Introduction to M(atrix) theory and noncommutative geometry

Abstract

Noncommutative geometry is based on an idea that an associative algebra can be regarded as “an algebra of functions on a noncommutative space”. The major contribution to noncommutative geometry was made by A. Connes, who, in particular, analyzed Yang–Mills theories on noncommutative spaces, using important notions that were introduced in his papers (connection, Chern character, etc). It was found recently that Yang–Mills theories on noncommutative spaces appear naturally in string/M-theory; the notions and results of noncommutative geometry were applied very successfully to the problems of physics. In this paper we give a mostly self-contained review of some aspects of M(atrix) theory, of Connes’ noncommutative geometry and of applications of noncommutative geometry to M(atrix) theory.

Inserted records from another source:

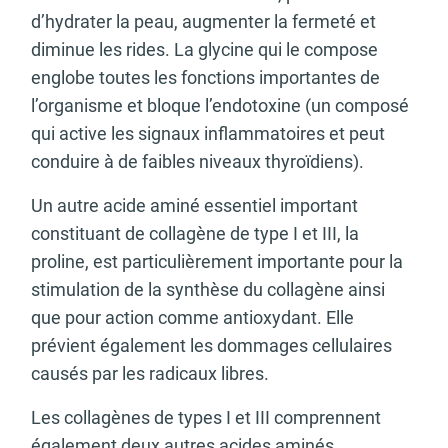
d’hydrater la peau, augmenter la fermeté et
diminue les rides. La glycine qui le compose
englobe toutes les fonctions importantes de
l’organisme et bloque l’endotoxine (un composé
qui active les signaux inflammatoires et peut
conduire à de faibles niveaux thyroïdiens).
Un autre acide aminé essentiel important
constituant de collagène de type I et III, la
proline, est particulièrement importante pour la
stimulation de la synthèse du collagène ainsi
que pour action comme antioxydant. Elle
prévient également les dommages cellulaires
causés par les radicaux libres.
Les collagènes de types I et III comprennent
également deux autres acides aminés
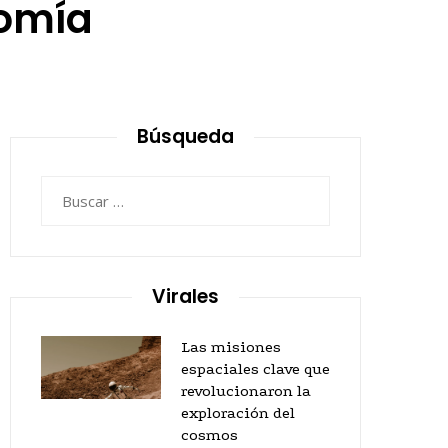
nomía
Búsqueda
Buscar:
Virales
Las misiones
espaciales clave que
revolucionaron la
exploración del
cosmos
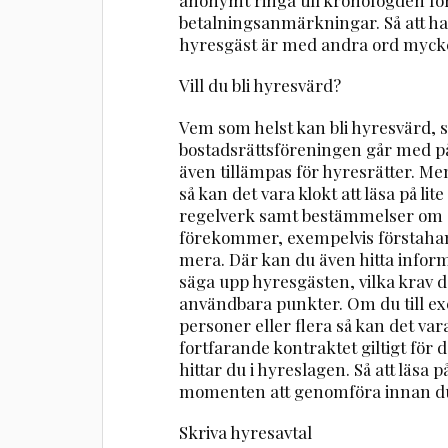
betalningsanmärkningar. Så att ha
hyresgäst är med andra ord mycket vi
Vill du bli hyresvärd?
Vem som helst kan bli hyresvärd, 
bostadsrättsföreningen går med 
även tillämpas för hyresrätter. Men
så kan det vara klokt att läsa på li
regelverk samt bestämmelser om o
förekommer, exempelvis förstah
mera. Där kan du även hitta infor
säga upp hyresgästen, vilka krav d
användbara punkter. Om du till exe
personer eller flera så kan det var
fortfarande kontraktet giltigt för
hittar du i hyreslagen. Så att läsa
momenten att genomföra innan du 
Skriva hyresavtal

The topics include introduction to BFSS and IKKT matrix models, compactifications on noncommutative tori, a review of basic notions of noncommutative geometry with a detailed discussion of noncommutative tori, Morita equivalence and SO(d,d| Z) -duality, an elementary discussion of noncommutative orbifolds, noncommutative solitons and instantons. The review is primarily intended for physicists who would like to learn some basic techniques of noncommutative geometry and how they can be applied in string theory and to mathematicians who would like to learn about some new problems arising in theoretical physics. The second part of the review (Sections 10–12) devoted to solitons and instantons on noncommutative Euclidean space is almost independent of the first part.